Felatun Bey, yarım yamalak Fransızcasıyla yabancı aileler arasında dolaşmaktan zevk almakta, belli bir iş tutmamakta, zamanı mağazaları dolaşmakla, elbise provaları yaptırmakla, eş dost ziyaretleriyle geçirmektedir.

Babası ölünce büyük bir mirasa konar; ancak varını yoğunu tanıştığı bir İtalyan kadın oyuncuya yedirir. Baba mirasını hepten tüketince, eski aile dostları yardımına koşar, ona İstanbul dışında bir iş bulurlar. Felatun Bey, büyük bir utançla İstanbul’dan ayrılmak zorunda kalır.

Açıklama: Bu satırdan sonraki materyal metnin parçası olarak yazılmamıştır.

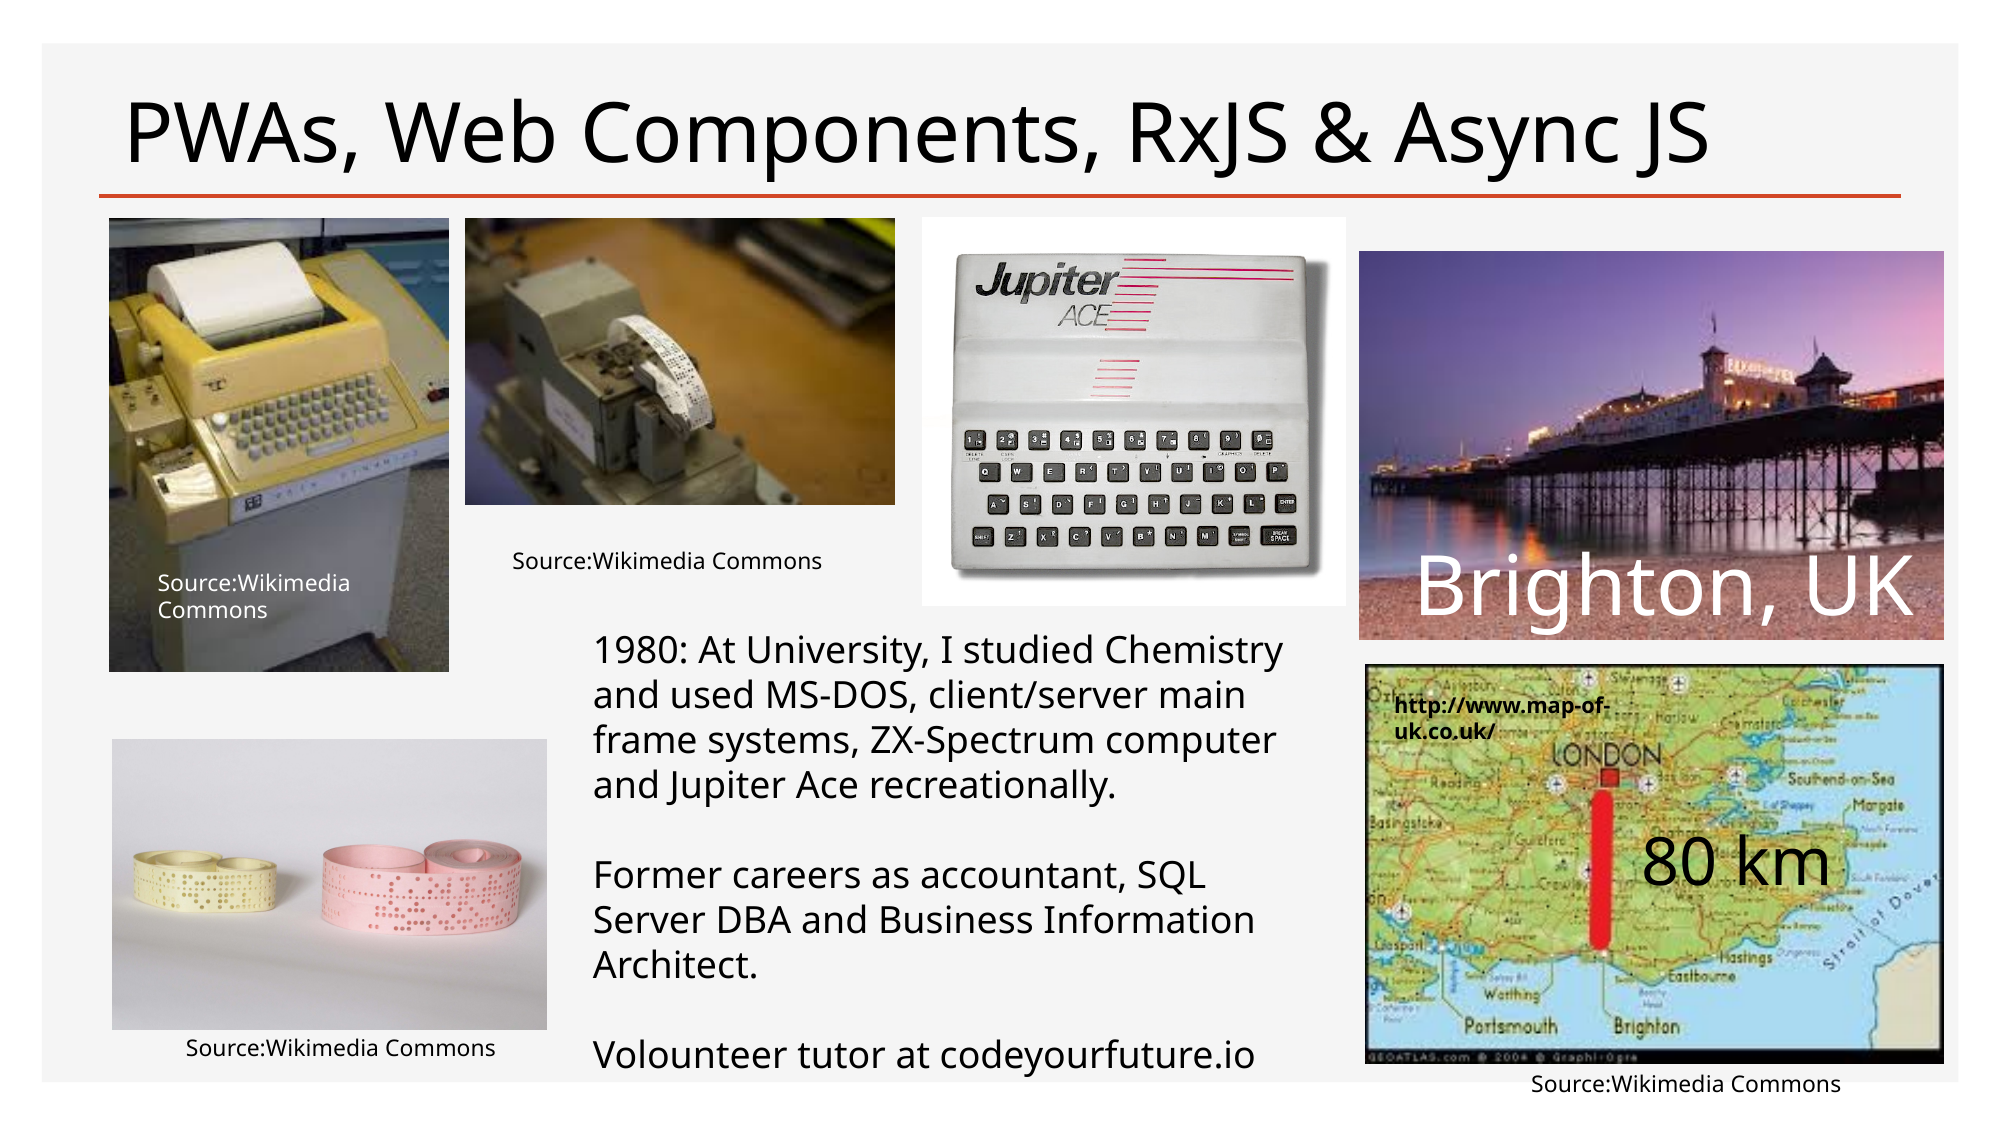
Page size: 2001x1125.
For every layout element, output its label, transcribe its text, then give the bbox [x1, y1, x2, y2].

picture [109, 218, 449, 672]
text_box Source:Wikimedia Commons [171, 1025, 681, 1068]
picture [465, 218, 895, 505]
picture [922, 217, 1346, 606]
text_box Source:Wikimedia Commons [449, 560, 458, 631]
text_box Source:Wikimedia Commons [1516, 1061, 2000, 1105]
picture [1359, 251, 1944, 640]
text_box 1980: At University, I studied Chemistry and used MS-DOS, client/server main frame systems, ZX-Spectrum computer and Jupiter Ace recreationally. Former careers as accountant, SQL Server DBA and Business Information Architect. Volounteer tutor at codeyourfuture.io [578, 618, 1322, 1084]
picture [1365, 664, 1944, 1064]
text_box PWAs, Web Components, RxJS & Async JS [108, 63, 1911, 187]
text_box Source:Wikimedia Commons [497, 539, 922, 582]
picture [112, 739, 547, 1030]
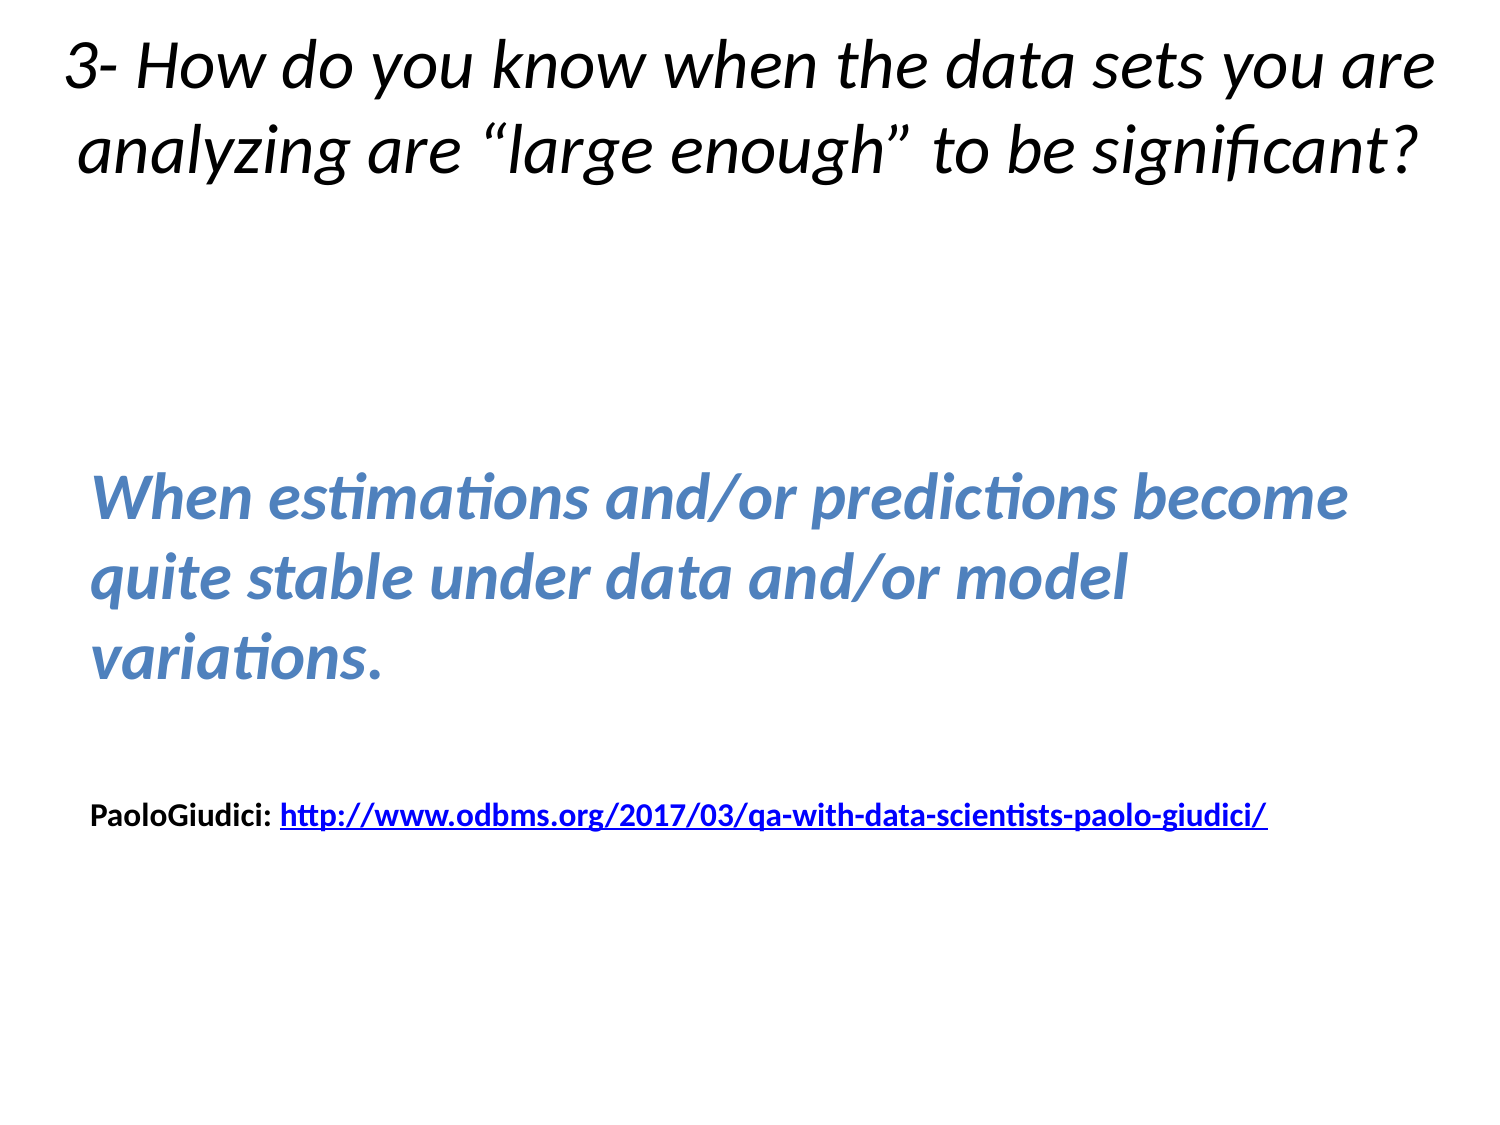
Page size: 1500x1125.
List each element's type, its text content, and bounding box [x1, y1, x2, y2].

list When estimations and/or predictions become quite stable under data and/or model variations. PaoloGiudici: http://www.odbms.org/2017/03/qa-with-data-scientists-paolo-giudici/ [75, 351, 1425, 1094]
title 3- How do you know when the data sets you are analyzing are “large enough” to be significant? [0, 8, 1500, 197]
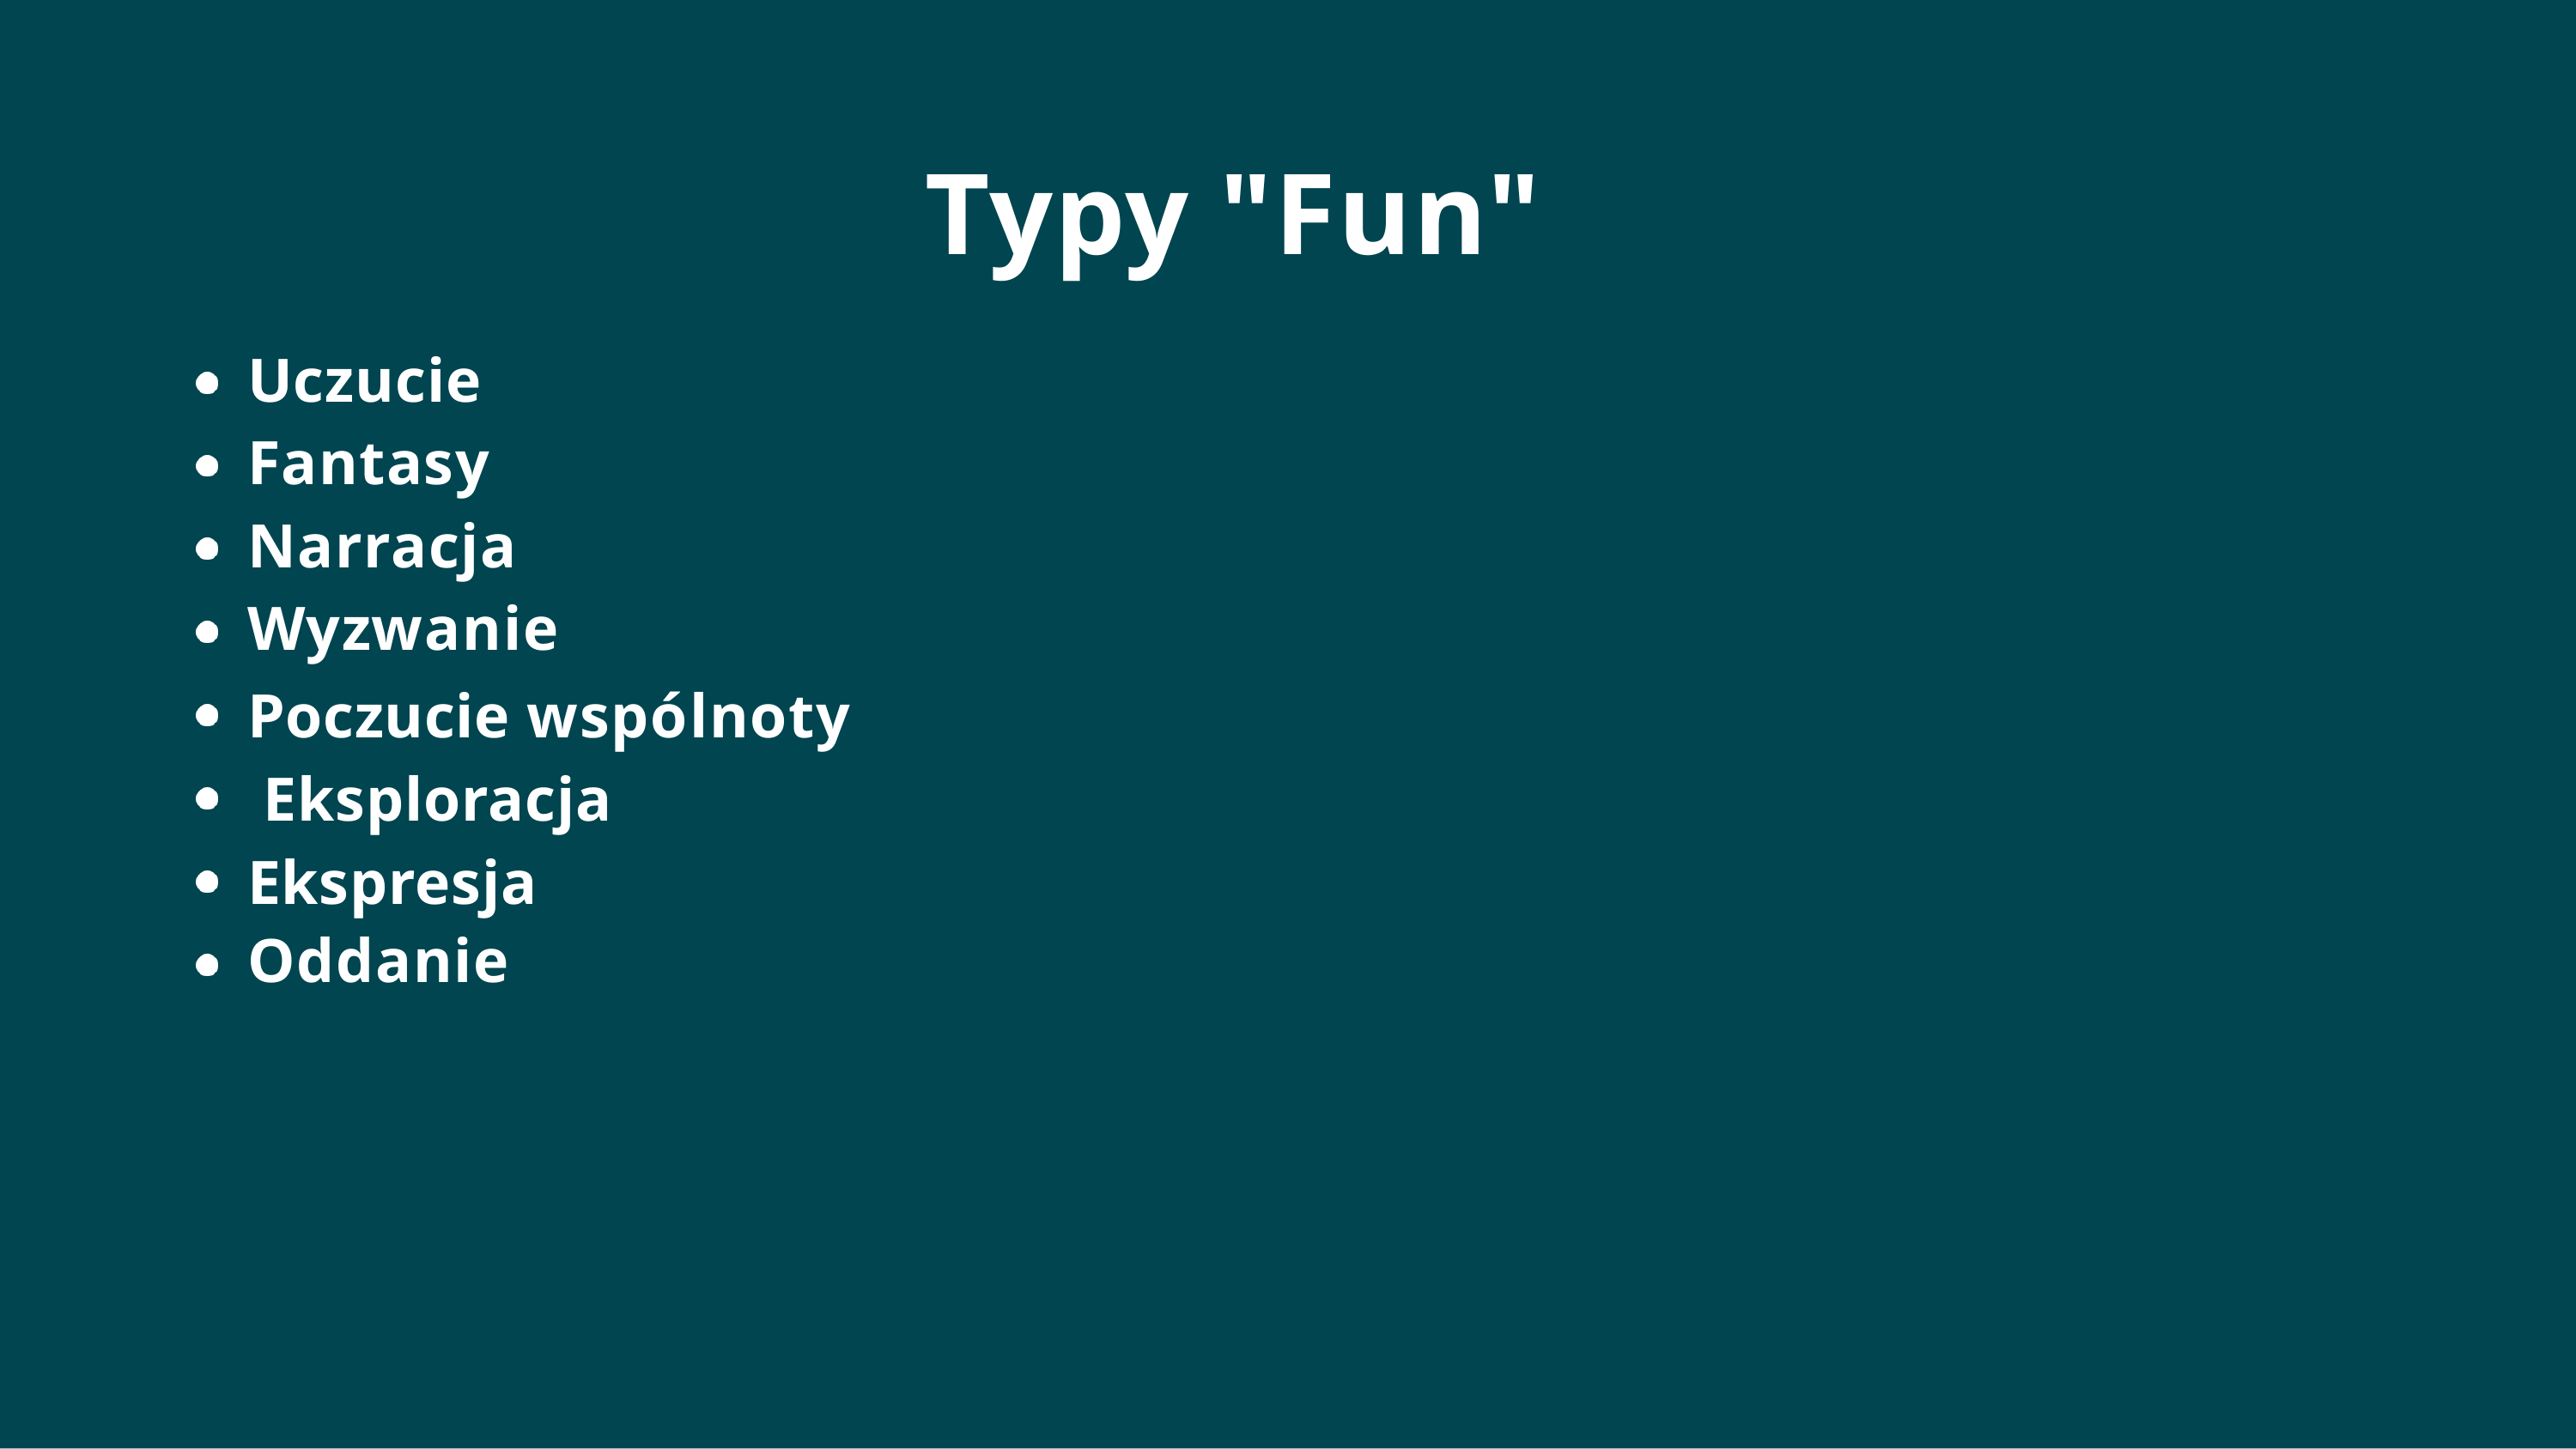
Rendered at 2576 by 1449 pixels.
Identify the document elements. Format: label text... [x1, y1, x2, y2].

Rakım Efendi, Felatun Bey’in tam karşıtı bir tiptir. Küçük yaşta anasız babasız kalmasına, çok yoksul olmasına rağmen dadısının yardımıyla kendini çok iyi yetiştirir. Çamaşırcılık yaparak kendisini büyüten dadısına minnettardır; kişilikli bir insan olur.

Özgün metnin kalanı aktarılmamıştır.